**GIVEN TEXT**
::::::::::
Photo provided by Boston University shows a cap that administers electrical stimulation and monitors brain waves for a visual working memory test at one of the school's laboratories. A study released on Monday, April 8, 2019, finds that zapping the brains of people over 60 with a mild electrical current improved a form of memory enough that they performed like people in their 20s. https://medicalxpress.com/news/2019-04-brain-zaps-boost-memory-people.html
Alzheimer disease and related cognitive disorders typically involve accelerated age-related cognitive decline and are associated with deficits of working memory (short-term active storage of important information).
These deficits are linked to desynchronization of rhythmic activity between the prefrontal regions that evaluate information and the temporal regions that store it. To develop an intervention for this phenomenon, researchers conducted a series of experiments in 154 volunteers.
::::::::::
**RECORDS SUPPLIED**
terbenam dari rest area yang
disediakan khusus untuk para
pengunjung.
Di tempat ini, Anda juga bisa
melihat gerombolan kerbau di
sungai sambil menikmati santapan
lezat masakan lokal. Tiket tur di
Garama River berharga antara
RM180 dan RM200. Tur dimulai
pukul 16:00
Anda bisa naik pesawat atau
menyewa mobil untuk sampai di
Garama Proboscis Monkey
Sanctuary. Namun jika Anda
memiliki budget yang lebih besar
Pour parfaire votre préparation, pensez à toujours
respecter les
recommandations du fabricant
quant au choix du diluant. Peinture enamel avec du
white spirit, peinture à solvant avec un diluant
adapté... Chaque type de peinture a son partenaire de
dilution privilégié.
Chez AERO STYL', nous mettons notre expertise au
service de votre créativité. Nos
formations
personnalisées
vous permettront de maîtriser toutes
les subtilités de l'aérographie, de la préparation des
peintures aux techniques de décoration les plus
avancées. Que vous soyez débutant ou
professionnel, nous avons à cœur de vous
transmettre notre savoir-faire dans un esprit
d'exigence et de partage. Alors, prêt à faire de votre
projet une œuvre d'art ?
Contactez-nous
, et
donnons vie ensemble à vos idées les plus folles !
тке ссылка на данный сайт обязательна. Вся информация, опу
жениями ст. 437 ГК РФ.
::::::::::
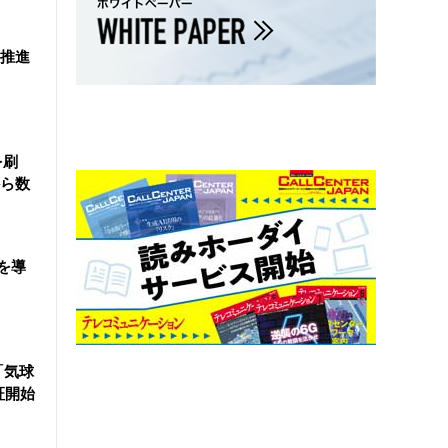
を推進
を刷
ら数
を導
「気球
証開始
::::::::::
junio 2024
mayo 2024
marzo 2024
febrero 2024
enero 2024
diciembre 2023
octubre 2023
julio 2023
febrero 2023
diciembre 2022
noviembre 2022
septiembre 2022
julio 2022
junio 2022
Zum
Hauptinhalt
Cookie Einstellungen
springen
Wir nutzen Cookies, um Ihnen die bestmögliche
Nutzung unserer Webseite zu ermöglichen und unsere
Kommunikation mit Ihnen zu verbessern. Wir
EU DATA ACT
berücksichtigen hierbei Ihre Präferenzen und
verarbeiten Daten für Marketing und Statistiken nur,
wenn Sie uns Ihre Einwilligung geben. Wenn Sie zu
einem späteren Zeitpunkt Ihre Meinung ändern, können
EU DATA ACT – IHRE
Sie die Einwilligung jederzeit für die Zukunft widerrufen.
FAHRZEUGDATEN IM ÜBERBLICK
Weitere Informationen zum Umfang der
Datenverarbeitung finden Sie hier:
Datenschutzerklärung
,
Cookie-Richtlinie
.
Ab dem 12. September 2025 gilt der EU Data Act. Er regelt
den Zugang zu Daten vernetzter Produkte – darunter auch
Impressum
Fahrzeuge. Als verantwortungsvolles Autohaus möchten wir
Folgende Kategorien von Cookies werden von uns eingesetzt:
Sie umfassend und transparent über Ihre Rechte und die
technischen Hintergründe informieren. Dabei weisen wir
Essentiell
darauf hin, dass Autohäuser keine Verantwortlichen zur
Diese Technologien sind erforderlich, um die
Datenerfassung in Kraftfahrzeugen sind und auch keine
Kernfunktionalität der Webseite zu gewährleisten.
::::::::::
**EXERCISE REQUIREMENTS**
a) Using the brain stimulation text, decide whether each statement agrees with it. Give yes or no for each, with the deciding words of the text quoted exactly.
(i) The study was released on a Monday in April 2019.
(ii) The researchers ran their experiments in 254 volunteers.
(iii) Working memory deficits are linked to desynchronization of rhythmic activity between prefrontal and temporal regions.
b) Rewrite the brain stimulation text from "Photo provided by" up to and including "of important information).", replacing "mild electrical current" with "weak electrical current".

**SET OF ANSWERS**
a)
(i) Yes: "A study released on Monday, April 8, 2019"
(ii) No: "researchers conducted a series of experiments in 154 volunteers"
(iii) Yes: "These deficits are linked to desynchronization of rhythmic activity between the prefrontal regions that evaluate information and the temporal regions that store it."

b)
Photo provided by Boston University shows a cap that administers electrical stimulation and monitors brain waves for a visual working memory test at one of the school's laboratories. A study released on Monday, April 8, 2019, finds that zapping the brains of people over 60 with a weak electrical current improved a form of memory enough that they performed like people in their 20s. https://medicalxpress.com/news/2019-04-brain-zaps-boost-memory-people.html
Alzheimer disease and related cognitive disorders typically involve accelerated age-related cognitive decline and are associated with deficits of working memory (short-term active storage of important information).